The CSI 300 Index retreated 1.4 per cent. Hong Kong's Hang Seng China Enterprises Index fell 1.7 per cent, while the Hang Seng Index lost 1.1 per cent.

Trading volumes in Shanghai were 48 per cent lower than the 30-day average.

Margin traders reduced holdings of shares purchased with borrowed money for a sixth day on Friday, with the outstanding balance of margin debt on the Shanghai Stock Exchange falling to a four-month low of 860 billion yuan (S$190.23 billion).

The Shanghai gauge fell 14 per cent last month, the biggest loss among 93 global benchmark gauges tracked by Bloomberg, even as the government armed a state-run financing agency with more than US$480 billion to bolster the market, allowed hundreds of companies to suspend share trading and banned major shareholders from selling stocks.

As of Monday morning, 509 companies remain halted from trading on the Shanghai and Shenzhen stock exchanges, down from 526 at the close on Friday, according to data compiled by Bloomberg.

The share suspensions are a source of frustration for investors, strategists led by Roger Xie at HSBC Holdings wrote in a report dated July 31. Among the mainland companies still suspended, more than 60 per cent have been halted for more than a month, they said.

As state-linked funds intervene to prop up the nation's sinking stocks, PetroChina has transformed into a speculative bet on how much money the government is plowing into equities on any given day.
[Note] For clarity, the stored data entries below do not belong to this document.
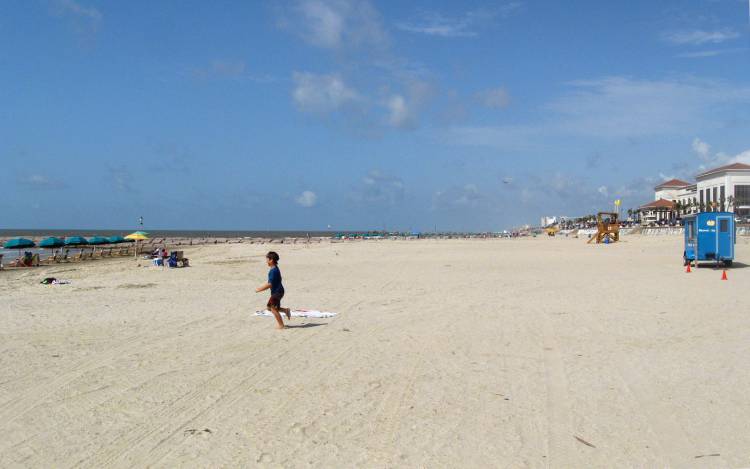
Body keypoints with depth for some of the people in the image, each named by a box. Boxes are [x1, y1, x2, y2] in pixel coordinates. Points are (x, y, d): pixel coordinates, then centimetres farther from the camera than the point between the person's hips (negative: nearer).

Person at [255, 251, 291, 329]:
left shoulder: (273, 271, -22)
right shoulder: (275, 269, 10)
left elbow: (270, 284, -24)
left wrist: (260, 290, -16)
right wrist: (261, 287, 20)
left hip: (277, 292, -10)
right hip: (276, 291, 10)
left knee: (273, 308, 0)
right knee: (270, 306, 16)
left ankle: (281, 325, 9)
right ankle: (285, 310, 19)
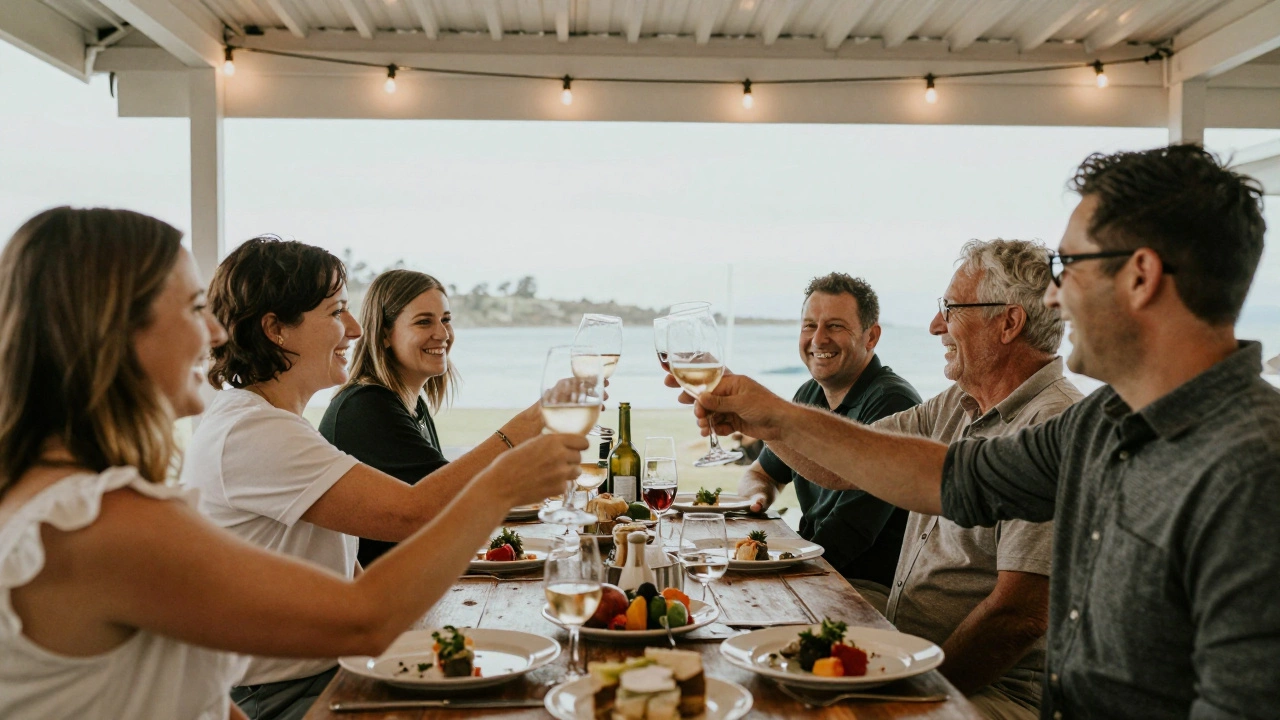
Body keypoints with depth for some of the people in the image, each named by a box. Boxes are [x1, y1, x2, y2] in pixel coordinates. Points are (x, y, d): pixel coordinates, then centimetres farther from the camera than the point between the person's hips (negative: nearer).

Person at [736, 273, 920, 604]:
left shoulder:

The US$310 billion oil producer's top weighting in the Shanghai Composite makes it an ideal target for funds trying to influence the broader market.

The result has been a surge in PetroChina's volatility to the highest level among the world's 100 biggest companies - fluctuations so big that they top 95 per cent of the stocks in America's small-cap Russell 2000 Index. The swings are another sign of how state intervention is leading to price distortions in the world's second-largest equity market.